Lian projected that milnacipran could achieve sales of approximately $507 million by 2010. Megan Murphy, analyst with Lazard Capital Markets, projected peak sales of $582 million in 2012. Both analysts noted the potential for off-label sales in depression or broader pain indications such as lower-back pain.

Cypress and Forest plan to file their new drug application by the end of 2007, despite the fact that data from a third Phase III trial are expected in the first half of 2008, as are data from a European trial conducted by Pierre Fabre Medicament SA, a division of Paris-based bioMerieux Pierre Fabre, from which Cypress licensed rights to the drug. Milnacipran has been marketed outside the U.S. for depression since 1997, but Cypress hold use patents in fibromyalgia through 2021.

With the achievement of positive Phase III data, Cypress expects to receive reimbursement of certain clinical trial costs as well as its first milestone payment from Forest under the companies' potential $250 million partnership. Cypress retained the option to co-promote the drug, which Kranzler said the company "will consider" in the months ahead. (See BioWorld Today, Jan. 12, 2004.)

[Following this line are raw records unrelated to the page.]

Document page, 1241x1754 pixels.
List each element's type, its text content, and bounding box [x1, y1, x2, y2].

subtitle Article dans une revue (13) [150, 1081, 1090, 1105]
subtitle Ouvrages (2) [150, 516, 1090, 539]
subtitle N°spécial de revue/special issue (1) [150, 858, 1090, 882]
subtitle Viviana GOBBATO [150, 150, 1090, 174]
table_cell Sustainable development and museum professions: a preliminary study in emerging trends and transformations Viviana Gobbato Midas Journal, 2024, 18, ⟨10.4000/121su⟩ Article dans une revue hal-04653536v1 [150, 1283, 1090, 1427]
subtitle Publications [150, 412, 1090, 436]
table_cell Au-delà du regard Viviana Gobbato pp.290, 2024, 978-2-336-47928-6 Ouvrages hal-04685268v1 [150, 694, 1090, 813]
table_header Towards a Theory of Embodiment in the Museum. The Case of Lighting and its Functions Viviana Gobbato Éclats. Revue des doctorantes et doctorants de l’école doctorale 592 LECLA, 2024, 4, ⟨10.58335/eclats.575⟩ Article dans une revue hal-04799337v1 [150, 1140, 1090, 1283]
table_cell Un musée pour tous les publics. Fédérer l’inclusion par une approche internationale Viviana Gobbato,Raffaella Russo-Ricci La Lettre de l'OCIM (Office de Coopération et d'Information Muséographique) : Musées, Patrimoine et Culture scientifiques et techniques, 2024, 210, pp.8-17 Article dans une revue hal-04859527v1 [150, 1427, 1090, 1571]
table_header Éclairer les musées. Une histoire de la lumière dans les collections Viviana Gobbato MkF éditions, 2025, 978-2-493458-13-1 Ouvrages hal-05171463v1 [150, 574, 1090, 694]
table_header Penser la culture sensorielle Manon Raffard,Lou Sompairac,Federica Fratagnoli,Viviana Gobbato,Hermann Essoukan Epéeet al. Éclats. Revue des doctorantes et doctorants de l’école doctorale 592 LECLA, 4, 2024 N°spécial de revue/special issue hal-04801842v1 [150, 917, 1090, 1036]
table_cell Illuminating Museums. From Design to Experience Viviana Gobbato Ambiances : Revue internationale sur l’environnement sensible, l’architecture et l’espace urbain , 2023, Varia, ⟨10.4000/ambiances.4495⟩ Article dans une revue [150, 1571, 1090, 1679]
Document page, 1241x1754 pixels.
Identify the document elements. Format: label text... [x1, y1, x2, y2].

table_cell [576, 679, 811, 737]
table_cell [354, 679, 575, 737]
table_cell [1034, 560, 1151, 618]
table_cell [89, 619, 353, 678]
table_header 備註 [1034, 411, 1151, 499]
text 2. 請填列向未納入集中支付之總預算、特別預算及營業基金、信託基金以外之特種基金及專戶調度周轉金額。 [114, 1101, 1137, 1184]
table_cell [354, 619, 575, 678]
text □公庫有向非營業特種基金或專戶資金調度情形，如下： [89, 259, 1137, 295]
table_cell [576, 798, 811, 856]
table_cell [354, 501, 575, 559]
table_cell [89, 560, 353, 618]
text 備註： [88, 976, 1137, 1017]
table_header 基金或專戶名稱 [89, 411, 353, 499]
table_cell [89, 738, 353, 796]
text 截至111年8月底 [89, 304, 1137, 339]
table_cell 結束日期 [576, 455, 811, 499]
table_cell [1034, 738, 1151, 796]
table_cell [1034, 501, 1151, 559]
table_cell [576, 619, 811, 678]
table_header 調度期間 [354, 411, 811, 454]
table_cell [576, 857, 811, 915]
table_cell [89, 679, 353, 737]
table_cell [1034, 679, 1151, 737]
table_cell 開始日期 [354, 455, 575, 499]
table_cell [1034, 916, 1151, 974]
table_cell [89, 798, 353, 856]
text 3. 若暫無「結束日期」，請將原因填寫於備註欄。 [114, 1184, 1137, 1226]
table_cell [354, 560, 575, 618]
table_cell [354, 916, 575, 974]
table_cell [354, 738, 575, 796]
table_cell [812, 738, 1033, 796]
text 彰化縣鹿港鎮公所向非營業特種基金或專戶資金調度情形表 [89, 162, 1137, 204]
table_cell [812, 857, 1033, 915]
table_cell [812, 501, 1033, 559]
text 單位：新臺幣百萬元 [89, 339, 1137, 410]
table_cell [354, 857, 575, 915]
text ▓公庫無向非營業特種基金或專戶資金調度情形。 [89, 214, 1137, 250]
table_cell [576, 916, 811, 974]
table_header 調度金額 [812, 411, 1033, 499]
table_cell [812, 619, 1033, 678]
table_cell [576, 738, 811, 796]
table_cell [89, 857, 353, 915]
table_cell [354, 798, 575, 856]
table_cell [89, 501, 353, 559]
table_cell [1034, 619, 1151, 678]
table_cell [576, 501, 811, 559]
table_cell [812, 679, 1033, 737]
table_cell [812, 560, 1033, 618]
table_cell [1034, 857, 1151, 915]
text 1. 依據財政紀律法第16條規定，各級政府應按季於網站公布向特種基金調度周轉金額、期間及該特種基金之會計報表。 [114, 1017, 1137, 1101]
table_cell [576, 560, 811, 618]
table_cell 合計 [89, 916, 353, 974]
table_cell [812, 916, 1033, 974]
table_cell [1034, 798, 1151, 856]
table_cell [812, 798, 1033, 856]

Lian predicted that a takeover by Forest may be in the cards, given the remaining milestones and future royalties due. Kranzler denied that any such discussions are under way, stating that Cypress will "begin to shift some focus to expanding the portfolio beyond milnacipran," which is the company's only product.

Cypress had slightly more than $100 million in cash, equivalents and short-term investments as of March 31 and a burn rate of about $8 million per year.